Dynamics and bifurcations of two coupled neural oscillators with different connection types

Abstract

In this paper we present an oscillatory neural network composed of two coupled neural oscillators of the Wilson-Cowan type. Each of the oscillators describes the dynamics of average activities of excitatory and inhibitory populations of neurons. The network serves as a model for several possible network architectures. We study how the type and the strength of the connections between the oscillators affect the dynamics of the neural network. We investigate, separately from each other, four possible connection types (excitatory→excitatory, excitatory→inhibitory, inhibitory→excitatory, and inhibitory→inhibitory) and compute the corresponding bifurcation diagrams. In case of weak connections (small strength), the connection of populations of different types lead to periodicin-phase oscillations, while the connection of populations of the same type lead to periodicanti-phase oscillations. For intermediate connection strengths, the networks can enter quasiperiodic or chaotic regimes, and can also exhibit multistability. More generally, our analysis highlights the great diversity of the response of neural networks to a change of the connection strength, for different connection architectures.
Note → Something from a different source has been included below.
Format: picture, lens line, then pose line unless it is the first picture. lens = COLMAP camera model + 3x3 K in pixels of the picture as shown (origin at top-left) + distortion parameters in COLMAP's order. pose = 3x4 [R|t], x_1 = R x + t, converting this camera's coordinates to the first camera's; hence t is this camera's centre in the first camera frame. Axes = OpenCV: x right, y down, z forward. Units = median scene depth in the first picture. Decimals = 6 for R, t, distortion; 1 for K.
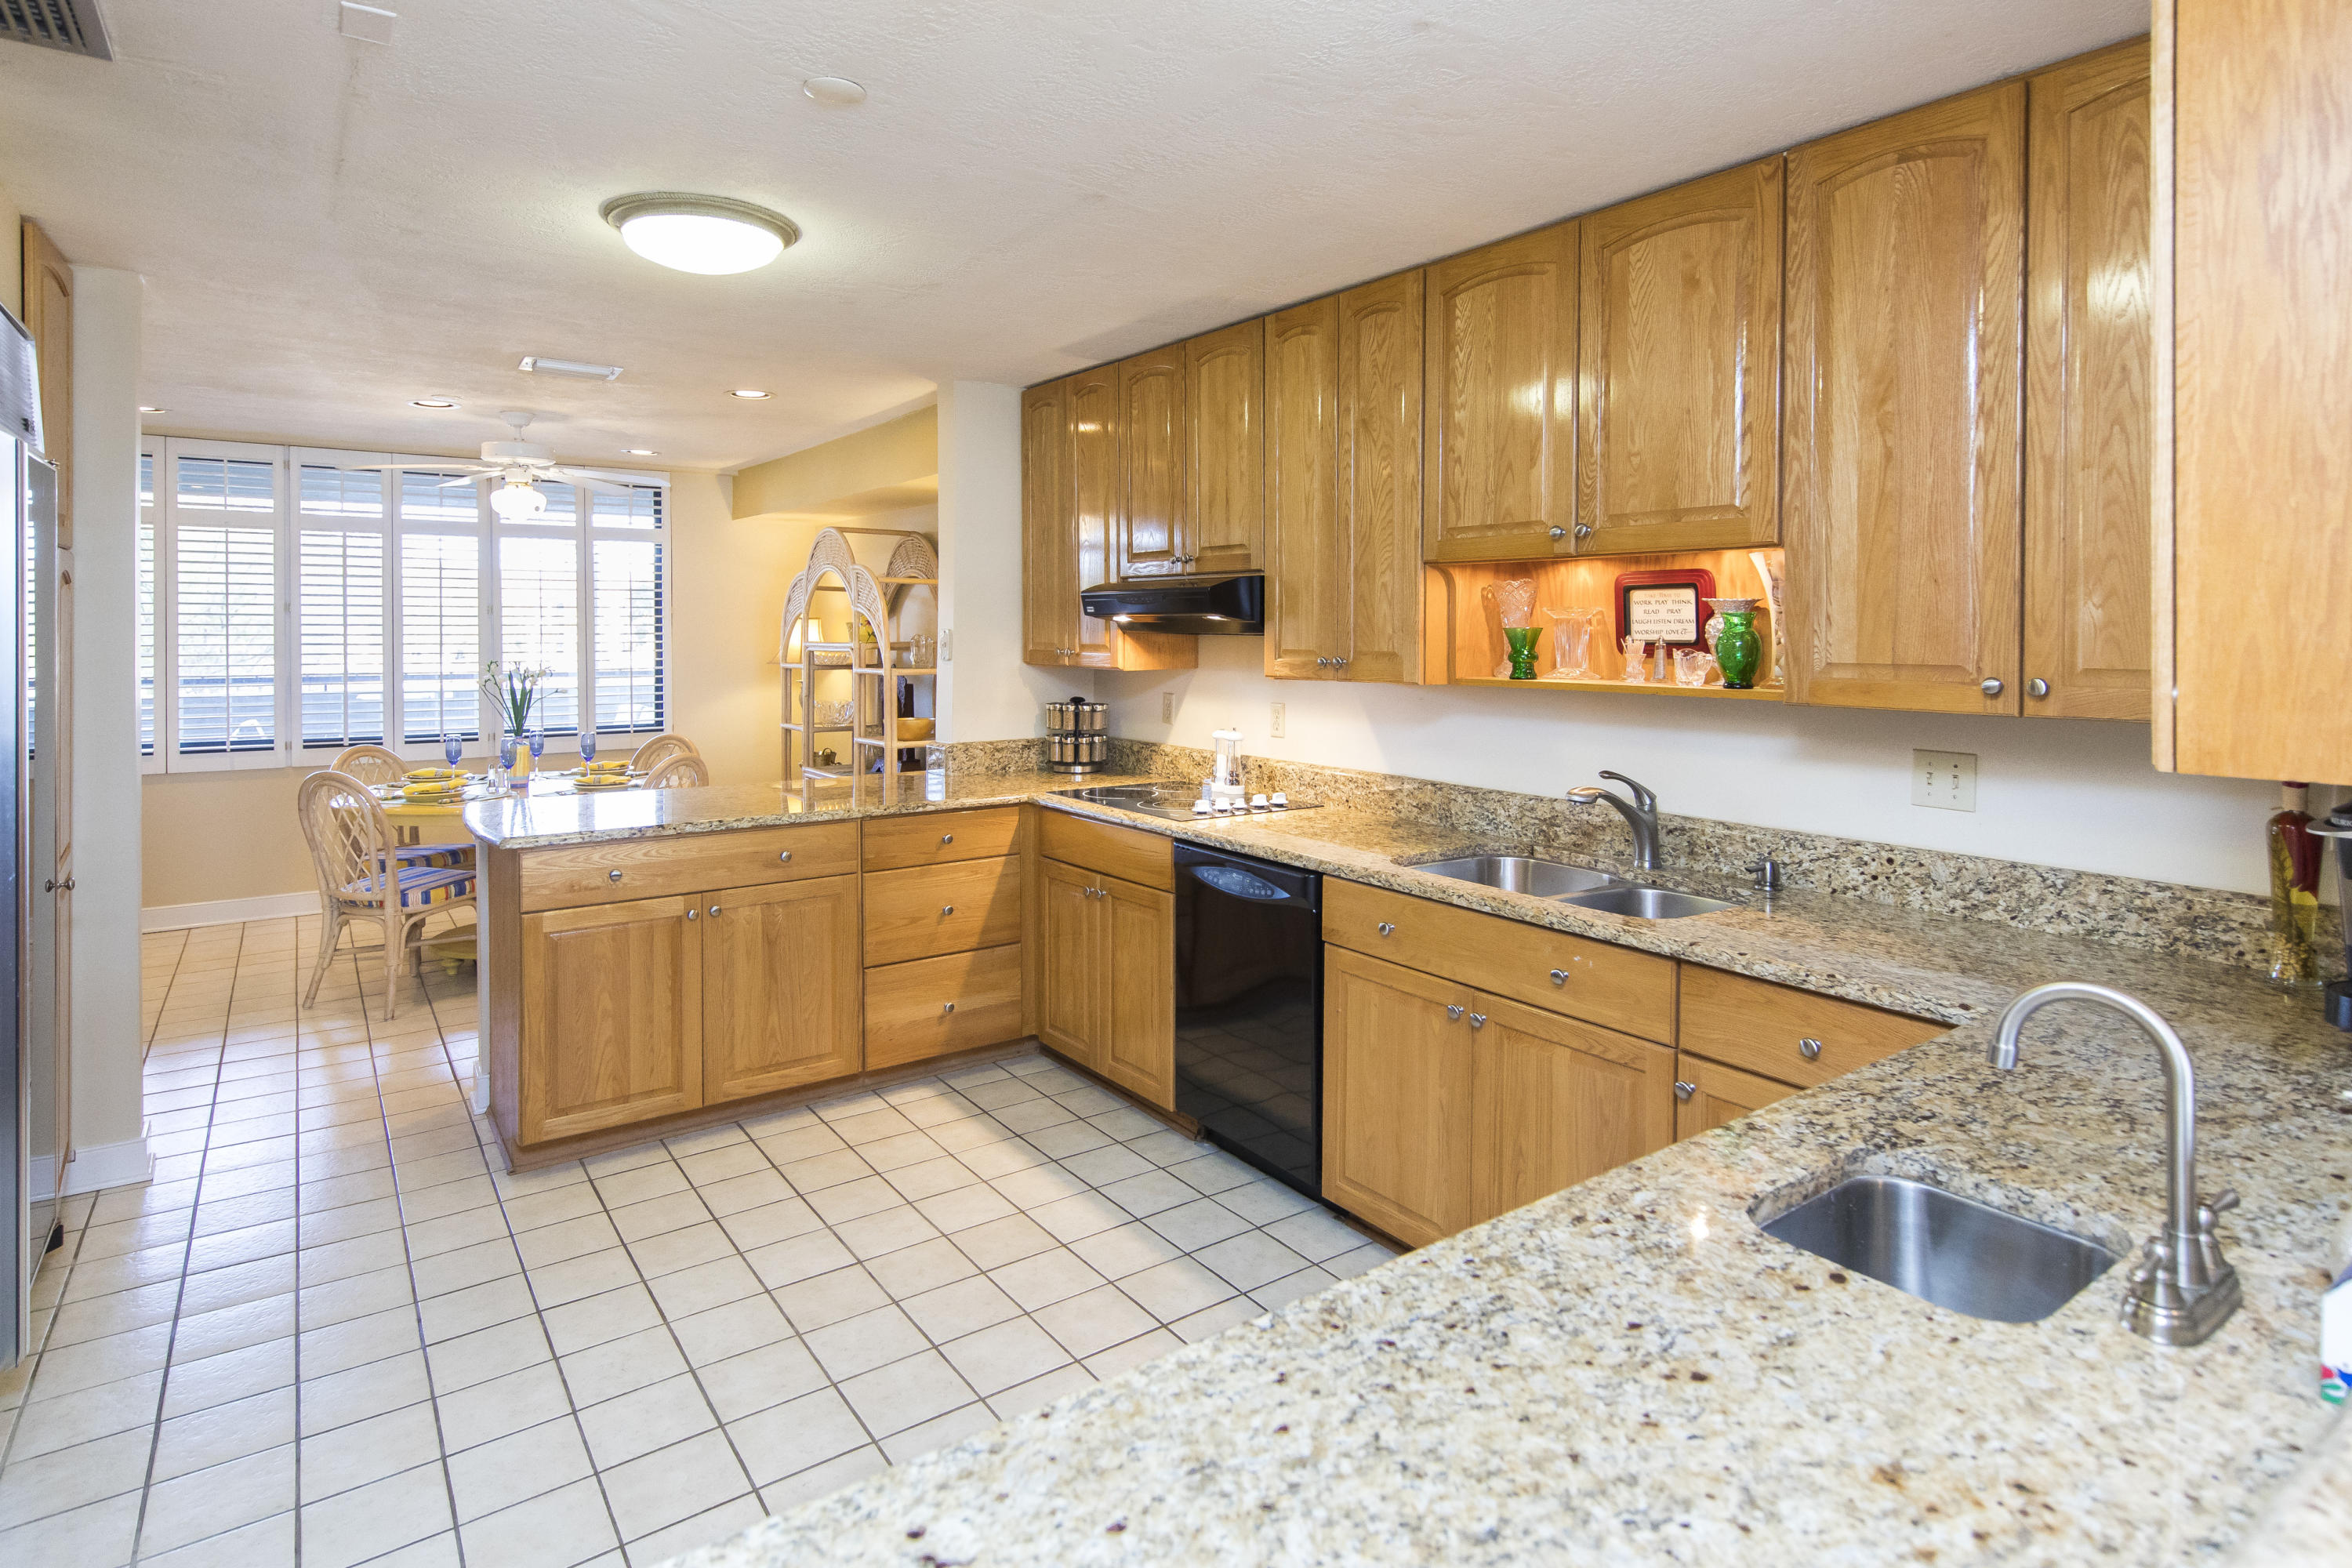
lens RADIAL K [[1268.2, 0, 1234.9], [0, 1268.2, 643.2], [0, 0, 1]] dist [0.001007, -0.000634]
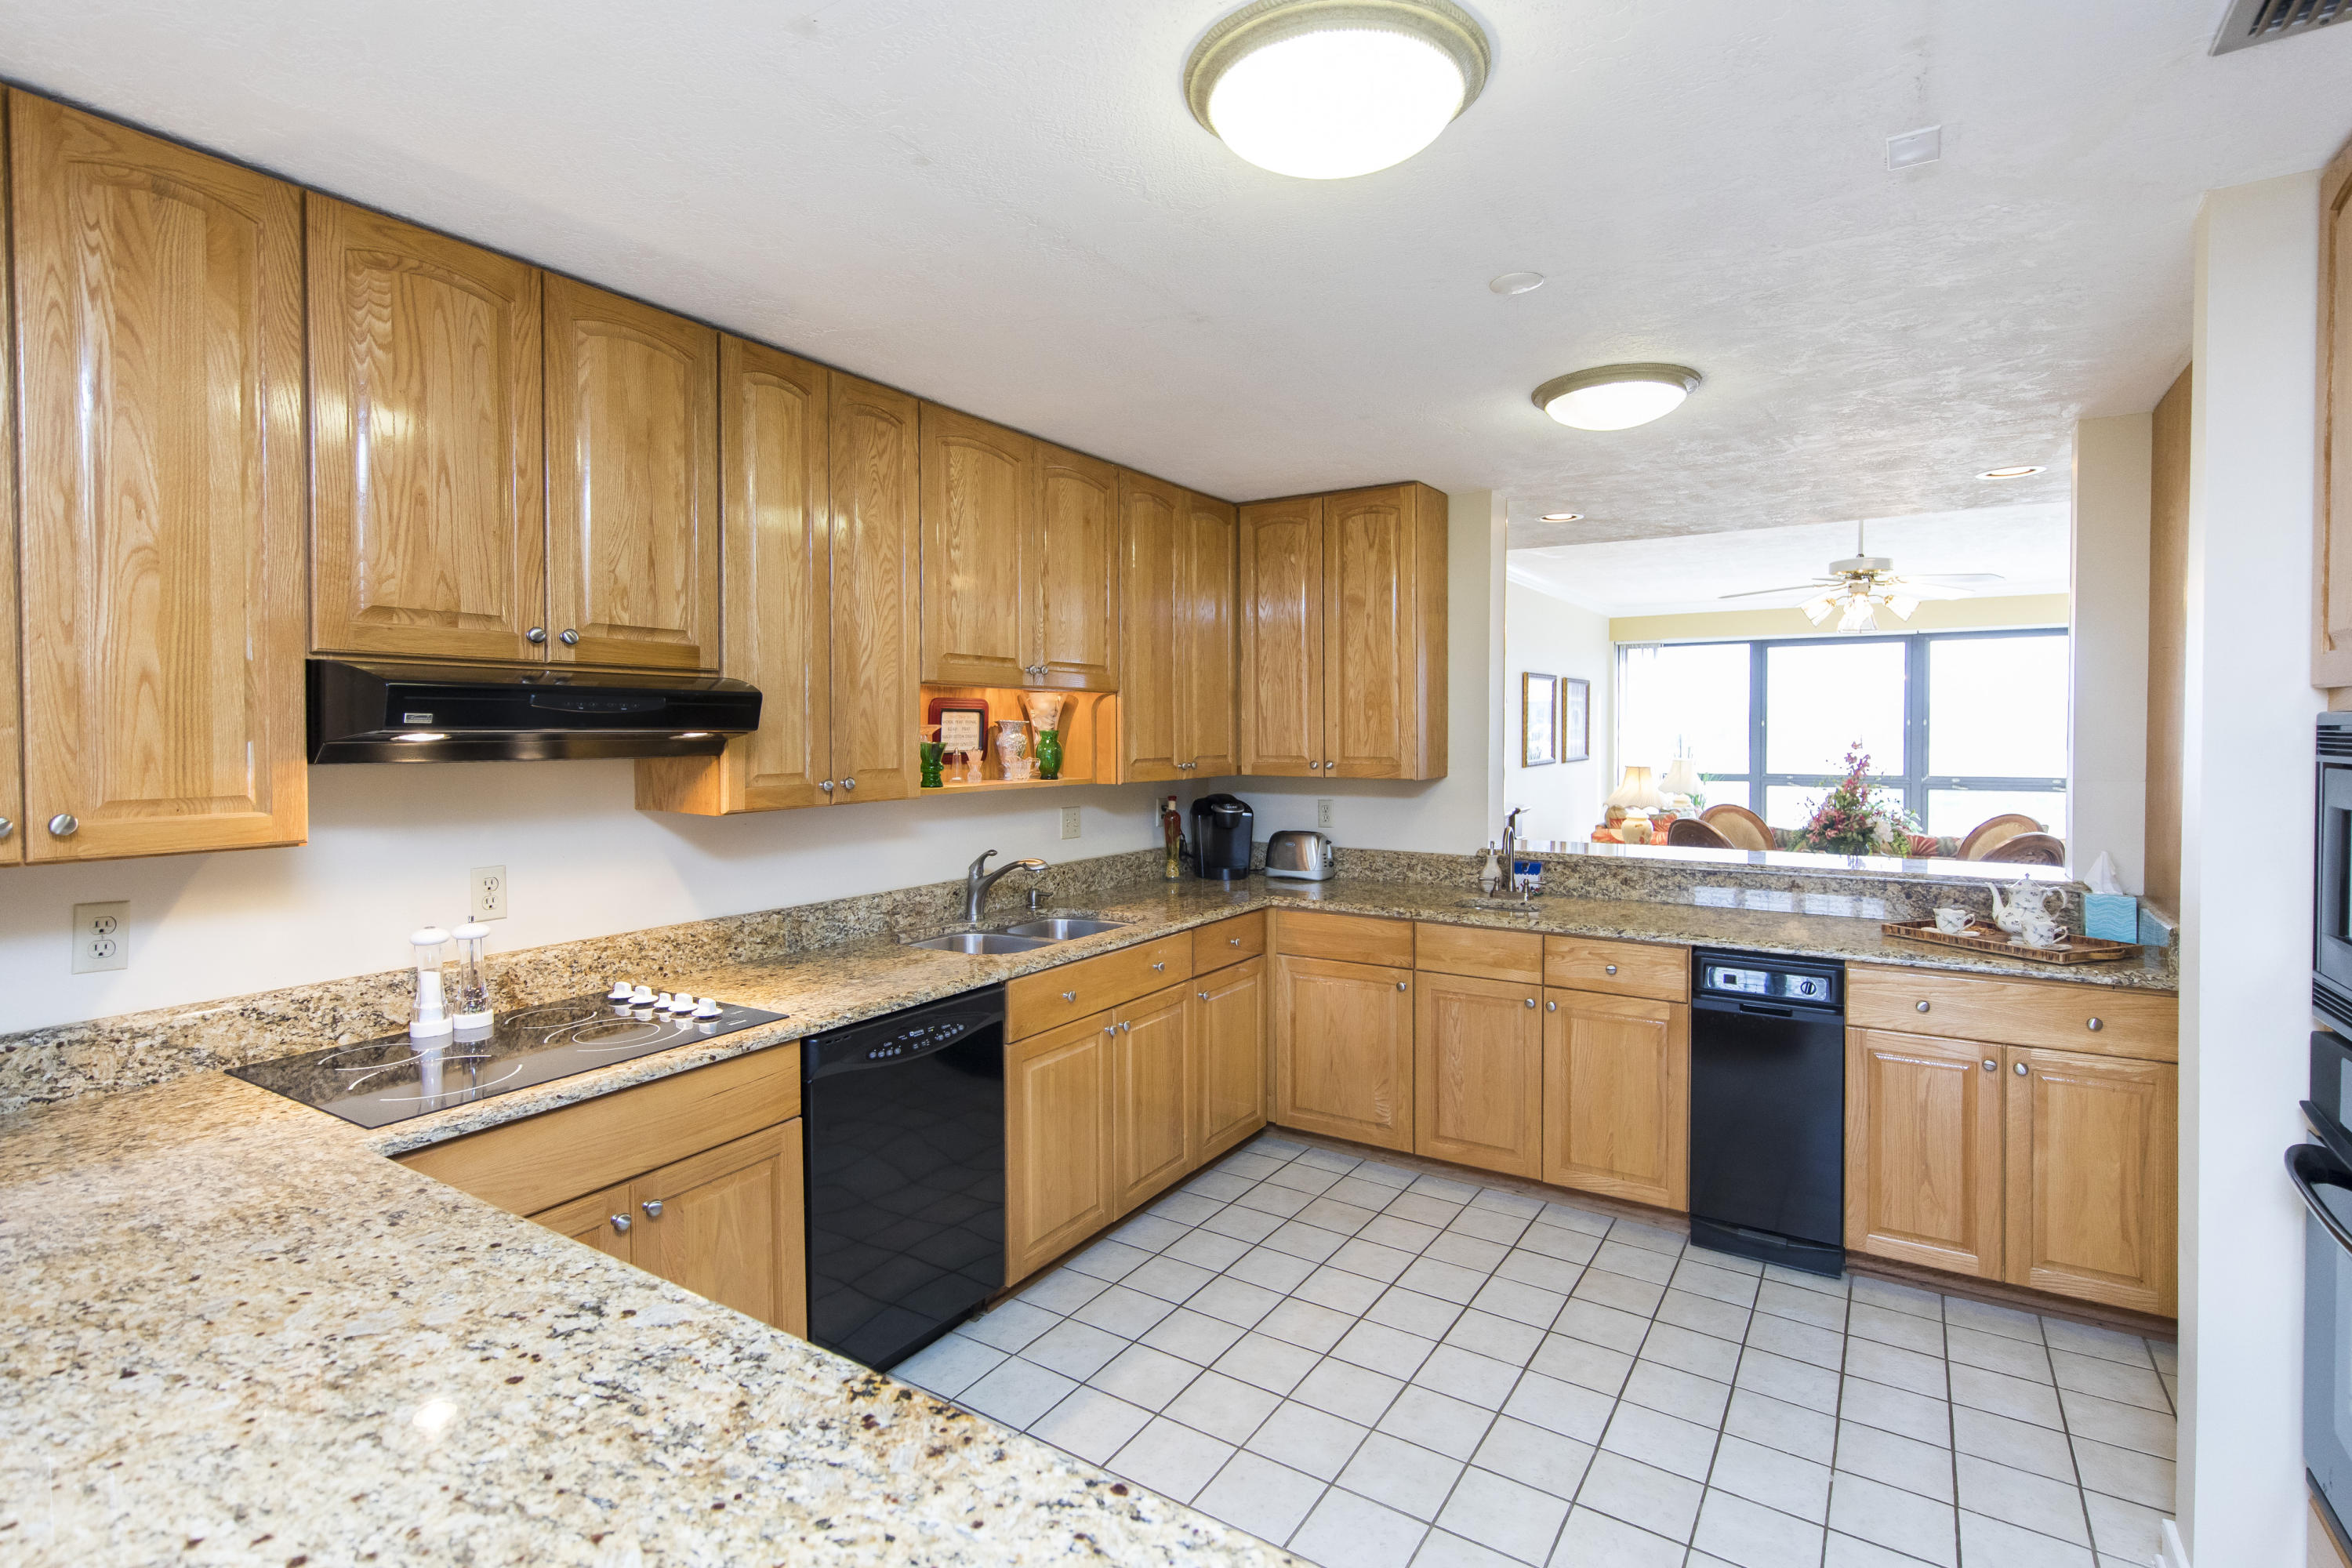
lens RADIAL K [[1163.7, 0, 1164.3], [0, 1163.7, 742.3], [0, 0, 1]] dist [0.000387, 0.001785]
pose [[-0.355349, -0.014898, 0.934615, -0.788452], [0.008066, 0.999787, 0.019004, -0.029044], [-0.934699, 0.014292, -0.355153, 1.104145]]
In the discussion, we address in particular the problem of information coding in the brain using quasiperiodic and chaotic oscillations. In modeling low levels of information processing, we propose that feature binding should be sought as a temporally coherent phase-locking of neural activity. This phase-locking is provided by one or more interacting convergent zones and does not require a central “top level” subcortical circuit (e.g. the septo-hippocampal system). We build a two layer model to show that although the application of a complex stimulus usually leads to different convergent zones with high frequency oscillations, it is nevertheless possible to synchronize these oscillations at a lower frequency level using envelope oscillations. This is interpreted as a feature binding of a complex stimulus.